Follow-up oral examination to obstruct cheating
As the students have completed unsupervised examination assignments, it may be good to follow up with some form of oral examination. This page describes good follow-up questions and gives suggestions for situations that the teacher/examiner needs to consider before the examination.
Follow-up oral examination
Reports, presentations of completed work is a form of oral examination where the student is given the opportunity to show the work done. During oral examinations, the student can supplement a text with oral reasoning and explain that the work and knowledge is the student's own and not someone else's. What is to be followed up with an oral examination is based on the course's character and content.

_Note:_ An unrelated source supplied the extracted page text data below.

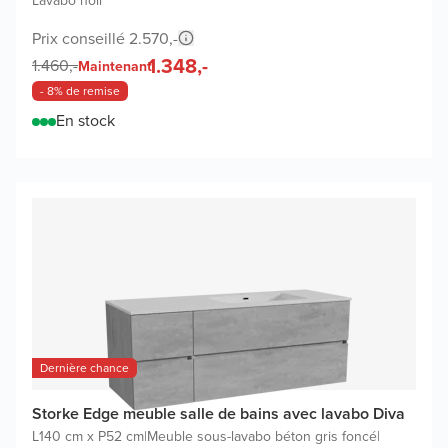
Lavabo noir
Prix conseillé 2.570,-
1.348,-
1.460,-
Maintenant
- 8% de remise
En stock
Dernière chance
Storke Edge meuble salle de bains avec lavabo Diva
L140 cm x P52 cm
|
Meuble sous-lavabo béton gris foncé
|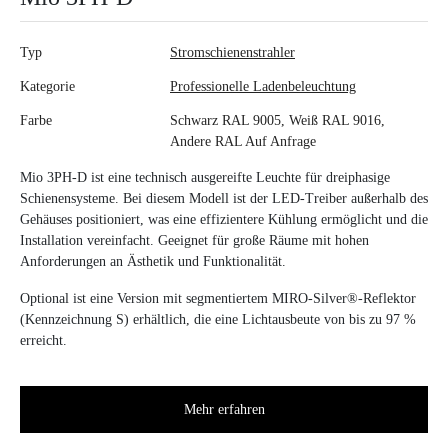
Typ
Stromschienenstrahler
Kategorie
Professionelle Ladenbeleuchtung
Farbe
Schwarz RAL 9005, Weiß RAL 9016,
Andere RAL Auf Anfrage
Mio 3PH-D ist eine technisch ausgereifte Leuchte für dreiphasige
Schienensysteme. Bei diesem Modell ist der LED-Treiber außerhalb des
Gehäuses positioniert, was eine effizientere Kühlung ermöglicht und die
Installation vereinfacht. Geeignet für große Räume mit hohen
Anforderungen an Ästhetik und Funktionalität.
Optional ist eine Version mit segmentiertem MIRO-Silver®-Reflektor
(Kennzeichnung S) erhältlich, die eine Lichtausbeute von bis zu 97 %
erreicht.
Mehr erfahren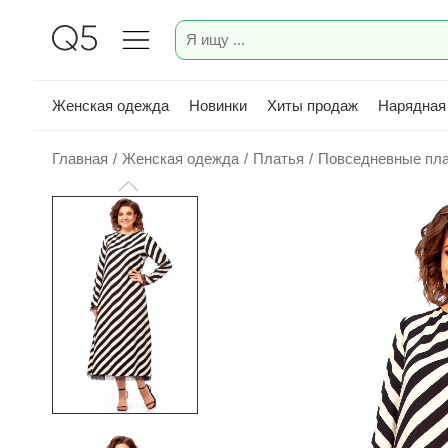
Женская одежда
Новинки
Хиты продаж
Нарядная
Главная
/
Женская одежда
/
Платья
/
Повседневные пл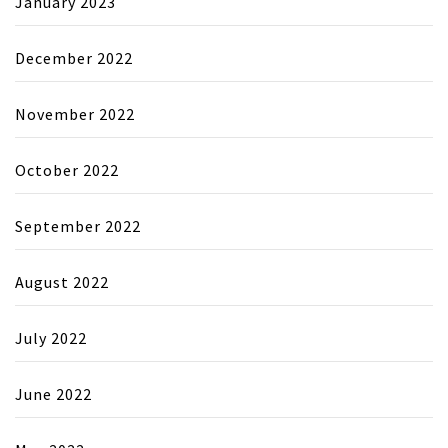
January 2023
December 2022
November 2022
October 2022
September 2022
August 2022
July 2022
June 2022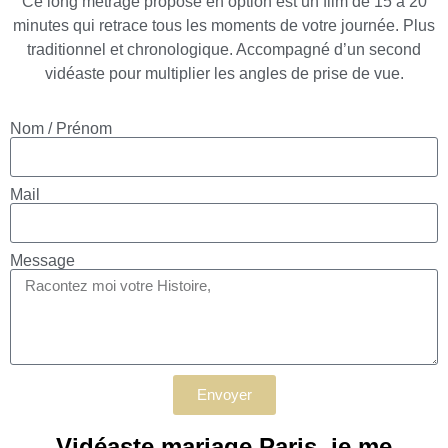
Ce long métrage proposé en option est un film de 15 à 20
minutes qui retrace tous les moments de votre journée. Plus
traditionnel et chronologique. Accompagné d’un second
vidéaste pour multiplier les angles de prise de vue.
Nom / Prénom
Mail
Message
Envoyer
Vidéaste mariage Paris, je me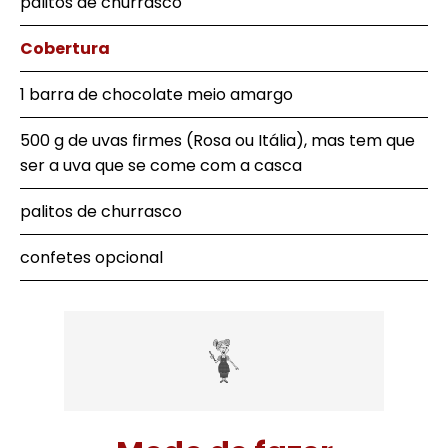
palitos de churrasco
Cobertura
1 barra de chocolate meio amargo
500 g de uvas firmes (Rosa ou Itália), mas tem que
ser a uva que se come com a casca
palitos de churrasco
confetes opcional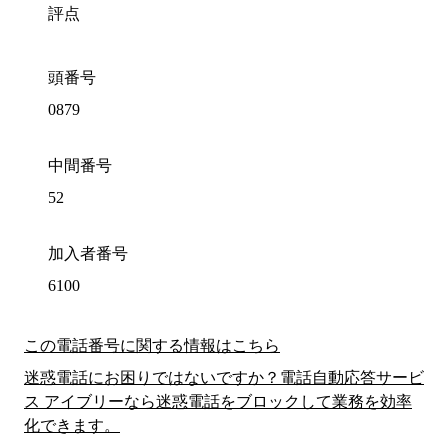
評点
頭番号
0879
中間番号
52
加入者番号
6100
この電話番号に関する情報はこちら
迷惑電話にお困りではないですか？電話自動応答サービ
ス アイブリーなら迷惑電話をブロックして業務を効率
化できます。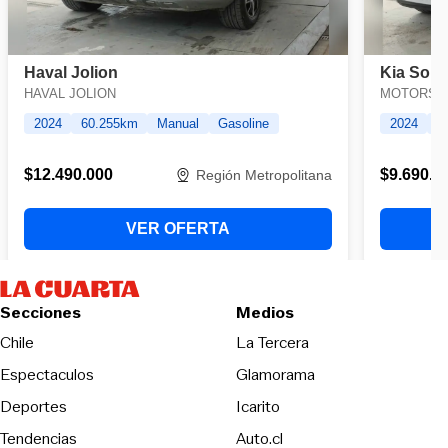
Secciones
Medios
Opens in new wind
Chile
La Tercera
Espectaculos
Glamorama
Opens in new window
Deportes
Icarito
Opens in new window
Tendencias
Auto.cl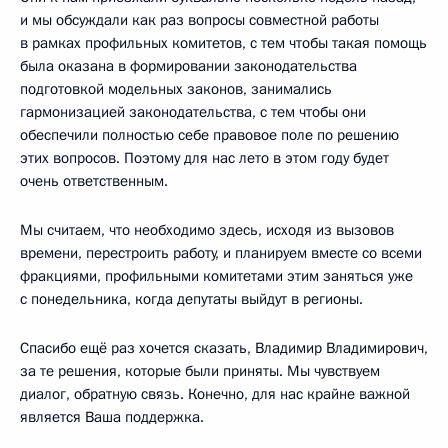
и мы обсуждали как раз вопросы совместной работы
в рамках профильных комитетов, с тем чтобы такая помощь
была оказана в формировании законодательства
подготовкой модельных законов, занимались
гармонизацией законодательства, с тем чтобы они
обеспечили полностью себе правовое поле по решению
этих вопросов. Поэтому для нас лето в этом году будет
очень ответственным.
Мы считаем, что необходимо здесь, исходя из вызовов
времени, перестроить работу, и планируем вместе со всеми
фракциями, профильными комитетами этим заняться уже
с понедельника, когда депутаты выйдут в регионы.
Спасибо ещё раз хочется сказать, Владимир Владимирович,
за те решения, которые были приняты. Мы чувствуем
диалог, обратную связь. Конечно, для нас крайне важной
является Ваша поддержка.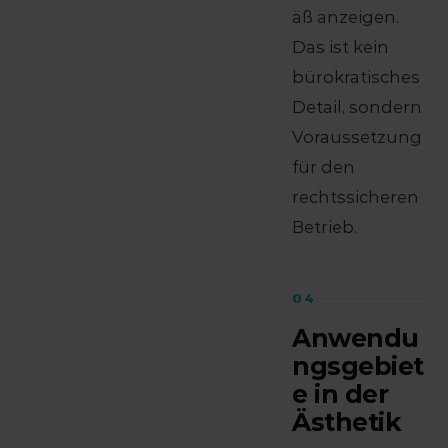
äß anzeigen.
Das ist kein
bürokratisches
Detail, sondern
Voraussetzung
für den
rechtssicheren
Betrieb.
04
Anwendu
ngsgebiet
e in der
Ästhetik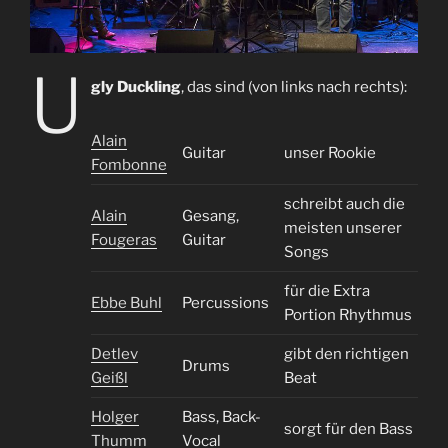
U
gly Duckling
, das sind (von links nach rechts):
Alain
Guitar
unser Rookie
Fombonne
schreibt auch die
Alain
Gesang,
meisten unserer
Fougeras
Guitar
Songs
für die Extra
Ebbe Buhl
Percussions
Portion Rhythmus
Detlev
gibt den richtigen
Drums
Geißl
Beat
Holger
Bass, Back-
sorgt für den Bass
Thumm
Vocal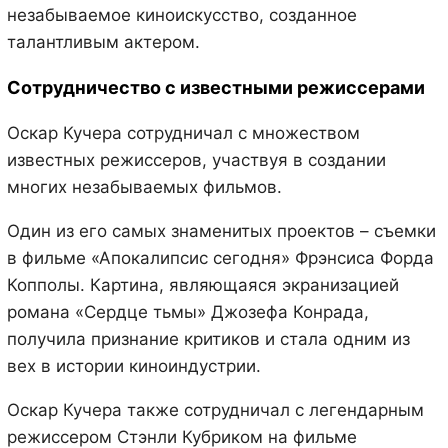
незабываемое киноискусство, созданное
талантливым актером.
Сотрудничество с известными режиссерами
Оскар Кучера сотрудничал с множеством
известных режиссеров, участвуя в создании
многих незабываемых фильмов.
Один из его самых знаменитых проектов – съемки
в фильме «Апокалипсис сегодня» Фрэнсиса Форда
Копполы. Картина, являющаяся экранизацией
романа «Сердце тьмы» Джозефа Конрада,
получила признание критиков и стала одним из
вех в истории киноиндустрии.
Оскар Кучера также сотрудничал с легендарным
режиссером Стэнли Кубриком на фильме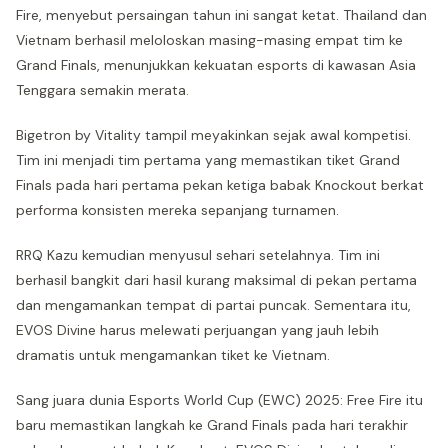
Fire, menyebut persaingan tahun ini sangat ketat. Thailand dan
Vietnam berhasil meloloskan masing-masing empat tim ke
Grand Finals, menunjukkan kekuatan esports di kawasan Asia
Tenggara semakin merata.
Bigetron by Vitality tampil meyakinkan sejak awal kompetisi.
Tim ini menjadi tim pertama yang memastikan tiket Grand
Finals pada hari pertama pekan ketiga babak Knockout berkat
performa konsisten mereka sepanjang turnamen.
RRQ Kazu kemudian menyusul sehari setelahnya. Tim ini
berhasil bangkit dari hasil kurang maksimal di pekan pertama
dan mengamankan tempat di partai puncak. Sementara itu,
EVOS Divine harus melewati perjuangan yang jauh lebih
dramatis untuk mengamankan tiket ke Vietnam.
Sang juara dunia Esports World Cup (EWC) 2025: Free Fire itu
baru memastikan langkah ke Grand Finals pada hari terakhir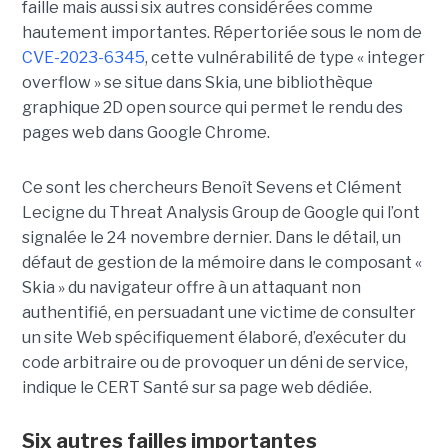
faille mais aussi six autres considérées comme
hautement importantes. Répertoriée sous le nom de
CVE-2023-6345
, cette vulnérabilité de type « integer
overflow » se situe dans Skia, une bibliothèque
graphique 2D open source qui permet le rendu des
pages web dans Google Chrome.
Ce sont les chercheurs Benoît Sevens et Clément
Lecigne du Threat Analysis Group de Google qui l’ont
signalée le 24 novembre dernier. Dans le détail, un
défaut de gestion de la mémoire dans le composant «
Skia » du navigateur offre à un attaquant non
authentifié, en persuadant une victime de consulter
un site Web spécifiquement élaboré, d’exécuter du
code arbitraire ou de provoquer un déni de service,
indique le CERT Santé sur sa page web dédiée.
Six autres failles importantes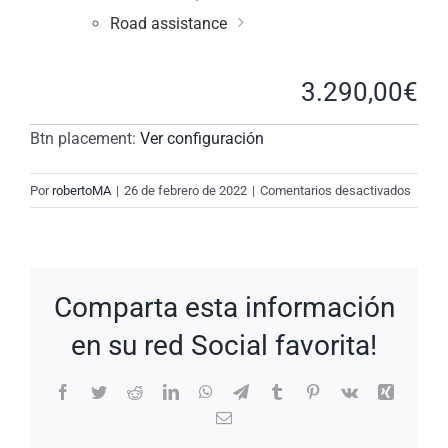
Road assistance
3.290,00
€
Btn placement:
Ver configuración
en
Por
robertoMA
|
26 de febrero de 2022
|
Comentarios desactivados
New
Reques
#iy8n
Comparta esta información
en su red Social favorita!
Facebook
Twitter
Reddit
LinkedIn
WhatsApp
Telegram
Tumblr
Pinterest
Vk
Xing
Correo
electrónico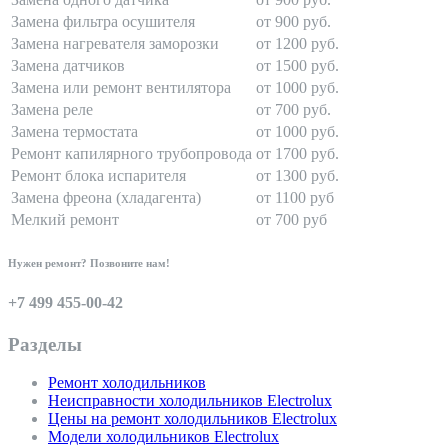
Замена фильтра осушителя
от 900 руб.
Замена нагревателя заморозки
от 1200 руб.
Замена датчиков
от 1500 руб.
Замена или ремонт вентилятора
от 1000 руб.
Замена реле
от 700 руб.
Замена термостата
от 1000 руб.
Ремонт капилярного трубопровода
от 1700 руб.
Ремонт блока испарителя
от 1300 руб.
Замена фреона (хладагента)
от 1100 руб
Мелкий ремонт
от 700 руб
Нужен ремонт? Позвоните нам!
+7 499 455-00-42
Разделы
Ремонт холодильников
Неисправности холодильников Electrolux
Цены на ремонт холодильников Electrolux
Модели холодильников Electrolux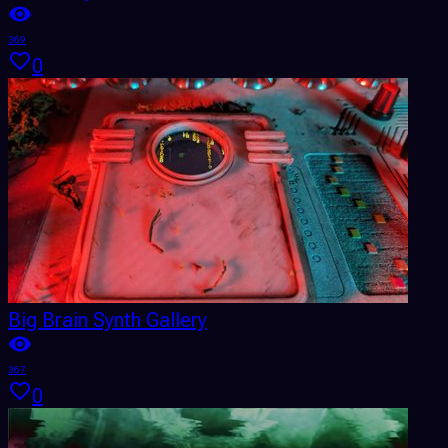
369
0
Big Brain Synth Gallery
367
0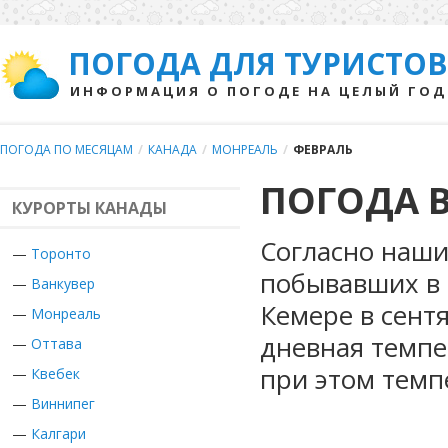
ПОГОДА ДЛЯ ТУРИСТОВ
ИНФОРМАЦИЯ О ПОГОДЕ НА ЦЕЛЫЙ ГОД
ПОГОДА ПО МЕСЯЦАМ
/
КАНАДА
/
МОНРЕАЛЬ
/
ФЕВРАЛЬ
ПОГОДА В
КУРОРТЫ КАНАДЫ
Согласно наши
—
Торонто
побывавших в 
—
Ванкувер
Кемере в сент
—
Монреаль
дневная темпе
—
Оттава
при этом темп
—
Квебек
—
Виннипег
—
Калгари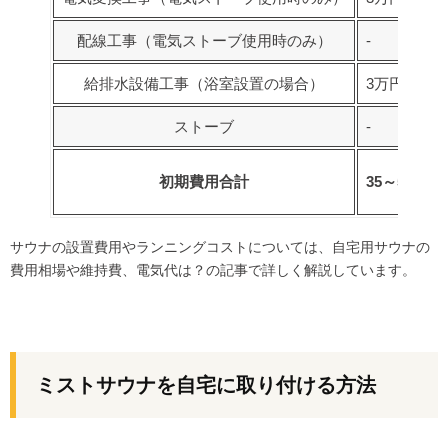
配線工事（電気ストーブ使用時のみ）
‐
給排水設備工事（浴室設置の場合）
3万円～
ストーブ
‐
初期費用合計
35～50万円
サウナの設置費用やランニングコストについては、
自宅用サウナの
費用相場や維持費、電気代は？
の記事で詳しく解説しています。
ミストサウナを自宅に取り付ける方法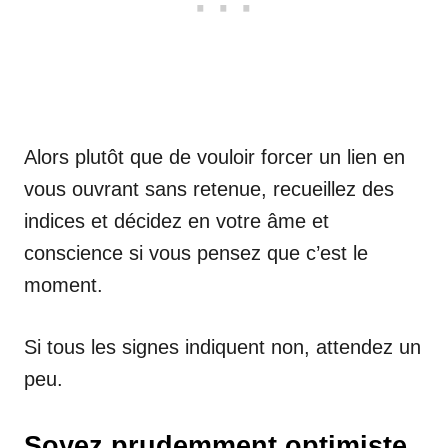
Alors plutôt que de vouloir forcer un lien en
vous ouvrant sans retenue, recueillez des
indices et décidez en votre âme et
conscience si vous pensez que c’est le
moment.
Si tous les signes indiquent non, attendez un
peu.
Soyez prudemment optimiste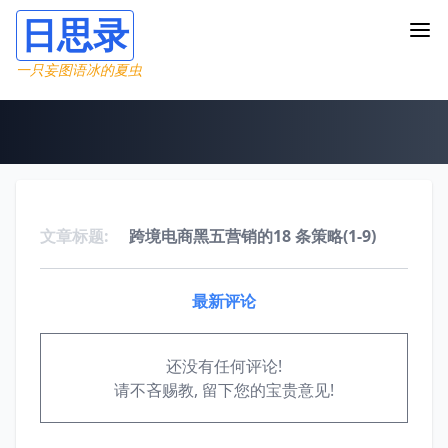
日思录
一只妄图语冰的夏虫
文章标题:
跨境电商黑五营销的18 条策略(1-9)
最新评论
还没有任何评论!
请不吝赐教, 留下您的宝贵意见!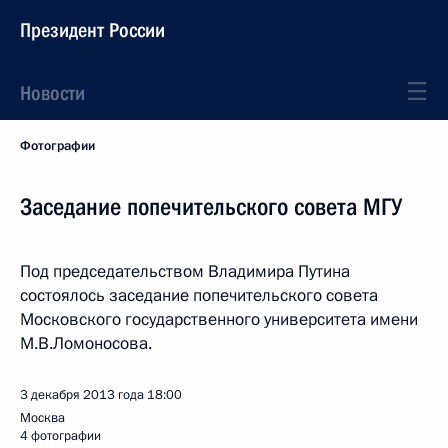
Президент России
Новости
Фотографии
Заседание попечительского совета МГУ
Под председательством Владимира Путина
состоялось заседание попечительского совета
Московского государственного университета имени
М.В.Ломоносова.
3 декабря 2013 года
18:00
Москва
4 фотографии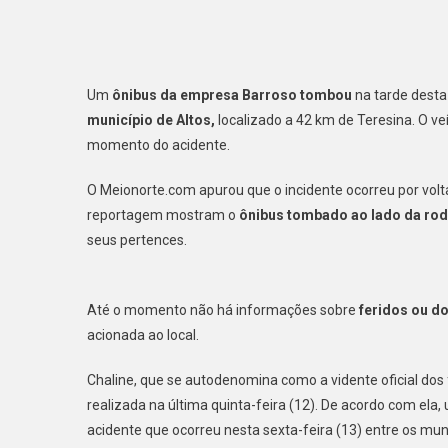
Um
ônibus da empresa Barroso tombou
na tarde desta
município de Altos,
localizado a 42 km de Teresina. O ve
momento do acidente.
O Meionorte.com apurou que o incidente ocorreu por volta
reportagem mostram o
ônibus tombado ao lado da rod
seus pertences.
Até o momento não há informações sobre
feridos ou do
acionada ao local.
Chaline, que se autodenomina como a vidente oficial dos f
realizada na última quinta-feira (12). De acordo com ela,
acidente que ocorreu nesta sexta-feira (13) entre os mun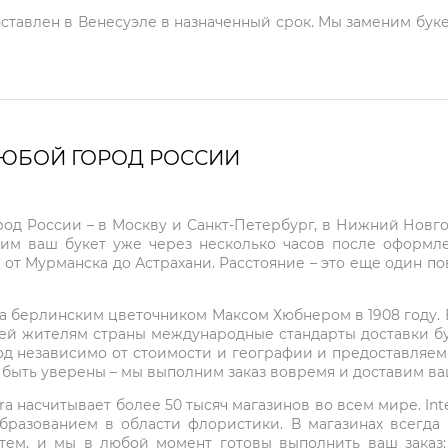
оставлен в Венесуэле в назначенный срок. Мы заменим буке
ЛЮБОЙ ГОРОД РОССИИ
город России – в Москву и Санкт-Петербург, в Нижний Нов
чим ваш букет уже через несколько часов после оформ
 от Мурманска до Астрахани. Расстояние – это еще один по
на берлинским цветочником Максом Хюбнером в 1908 году. В 
ей жителям страны международные стандарты доставки бук
од независимо от стоимости и географии и предоставляем
е быть уверены – мы выполним заказ вовремя и доставим в
ra насчитывает более 50 тысяч магазинов во всем мире. Inte
бразованием в области флористики. В магазинах всегда
нтем, и мы в любой момент готовы выполнить ваш заказ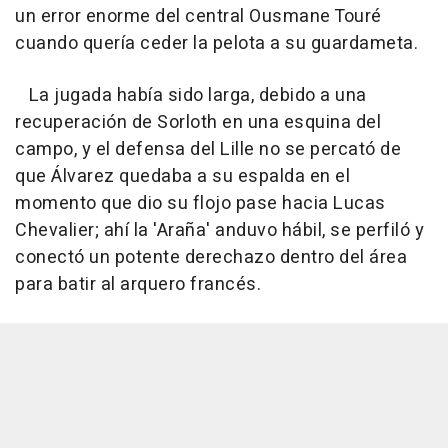
un error enorme del central Ousmane Touré
cuando quería ceder la pelota a su guardameta.
La jugada había sido larga, debido a una
recuperación de Sorloth en una esquina del
campo, y el defensa del Lille no se percató de
que Álvarez quedaba a su espalda en el
momento que dio su flojo pase hacia Lucas
Chevalier; ahí la 'Araña' anduvo hábil, se perfiló y
conectó un potente derechazo dentro del área
para batir al arquero francés.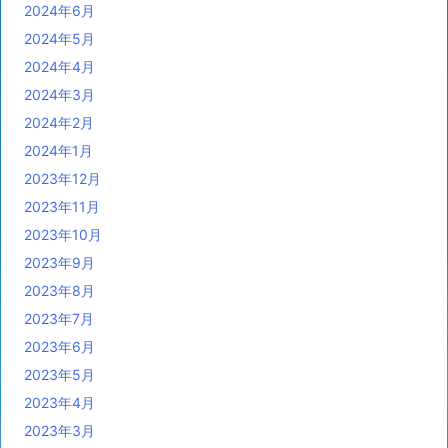
2024年6月
2024年5月
2024年4月
2024年3月
2024年2月
2024年1月
2023年12月
2023年11月
2023年10月
2023年9月
2023年8月
2023年7月
2023年6月
2023年5月
2023年4月
2023年3月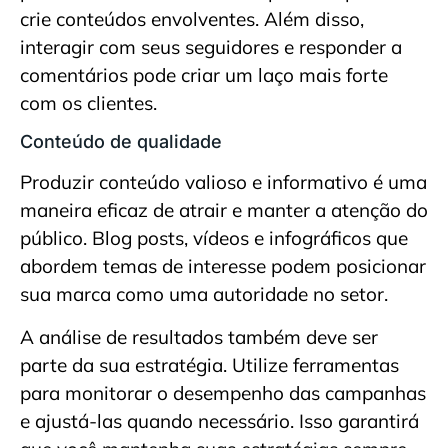
crie conteúdos envolventes. Além disso,
interagir com seus seguidores e responder a
comentários pode criar um laço mais forte
com os clientes.
Conteúdo de qualidade
Produzir conteúdo valioso e informativo é uma
maneira eficaz de atrair e manter a atenção do
público. Blog posts, vídeos e infográficos que
abordem temas de interesse podem posicionar
sua marca como uma autoridade no setor.
A análise de resultados também deve ser
parte da sua estratégia. Utilize ferramentas
para monitorar o desempenho das campanhas
e ajustá-las quando necessário. Isso garantirá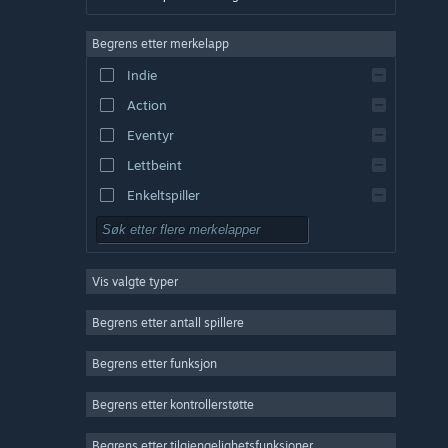
Tysk
Begrens etter merkelapp
Engelsk
Indie
Spansk – Spania
Action
Spansk – Latin-Amerika
Eventyr
Lettbeint
Enkeltspiller
Simulering
Rollespill
Vis valgte typer
Strategi
2D
Begrens etter antall spillere
Tidlig tilgang
Begrens etter funksjon
3D
Begrens etter kontrollerstøtte
Gratis å spille
Stemningsfullt
Begrens etter tilgjengelighetsfunksjoner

If the oral examination has primarily the purpose of obstruct cheating, it may be an advantage that it is based on a number of assignments where the student only at the examination gets to know which assignment is to be examined orally. To get inspiration about different types of homework, see the page about Home examination .
Benefits of follow-up oral examination
The advantage of this type of oral exams is that it can often be a shorter time, as it can be shaped so that it will more determine whether the student is approved, than nuance a grade from the entire scale. The student has also thought through the main question in advance, which also means that theexam can be completed faster. It can also feel safer for the student to complete as the preparatory work has a clear focus area and this form of presentation is more common form than an independent oral examination, which makes the situation feel more comfortable.
Good follow-up questions
To verify that the student really understands what the student is presenting, follow-up questions should be asked. Everyone can rehearse a script, of which if the student is allowed to present completely without follow-up questions, the oral examination works less well. If the students report in groups, other participants of the examination can be given the task of asking questions, but it is important that this does not also become a part that the student can rehearse in advance.
A good way to see if the student has an understanding of what is presented is to ask the student to change some of their reasoning and discuss how it affects the work. The student who does not fully understand his work has difficulty with this. Of course, this can also occur when the student has performed at the peak of his or her ability, of which it is important that an examination assignment can be solved at all approved grade levels.
Examples of good follow-up questions:
"If you were to use another method instead, is it possible? What would you do then?"
"If the initial conditions are these instead, how does that affect the end result?"
Incorrect answers and development
It should be thought through how the teacher should handle if the student answers incorrectly to a follow-up question or presents an incorrect solution. Should the teacher interrupt the presentation and give the student the opportunity to orally correct what is incorrect or is the student directly rejected in the event of an incorrect presentation? or will the student get Fx, ie the opportunity to complete at another time. Choose what suits you as a teacher and the course best.
If the student reports assignments submitted early in the course, it is likely that the student's knowledge has developed. Consideration should be given to how the student should be allowed to account for his or her development. How it should be handled when the student at the oral exam can pressent a correct more nuanced reasoning than what has been submitted in writing.
Of course, as not all students can report at the same time, the teacher should plan for some intensive working days for the implementation of the oral examiantion. Although oral exams take time to complete, the "assessment work" is almost non-existent and many teachers who have worked a lot with oral exams experience the total workload approximately the same as for a classical written exam. How the appointments are distributed among the students depends on the nature of the course and the number of students. It can often be easier to let the students book in groups, as there will be no gaps in the schedule if a student cancels, but it should be considered whether the examination questions are suitable for the students to listen to each other or alternatively be answer together. A good starting point for the form of presentation can be the same as the students are expected to work in before the oral examination. If the students have worked individually, it is usually a good idea for them to report individually. If the students are expected to work in groups, the students should report together. When group reporting and when it is planned that the teacher is the one who distributes who is to talk about what, it is important that the plan is carefully thought through so that the students are well aware of how the exam will proceed. This approach can otherwise be socially inconvenient.
Something to keep in mind before the oral examination is also if the examination benefits from the teacher choosing groups, for example according to what grade the students work for or according to what the level of the students' submitted solutions. If the teacher chooses groups, students with solutions that feel similar to each other can also present together to nuance for the teacher why the solutions are similar to each other. It can also be an advantage to let the students choose for themselves, present at a time that suits them, in a group they are comfortable with (but remember that there will always be some who ends up alone). Sometimes it can simply be easiest to randomly select the groups. However, a recomendation is to provid more timeslots than there are students, this makes it easier for students to find a suitable time and thereby reduces the administrative work.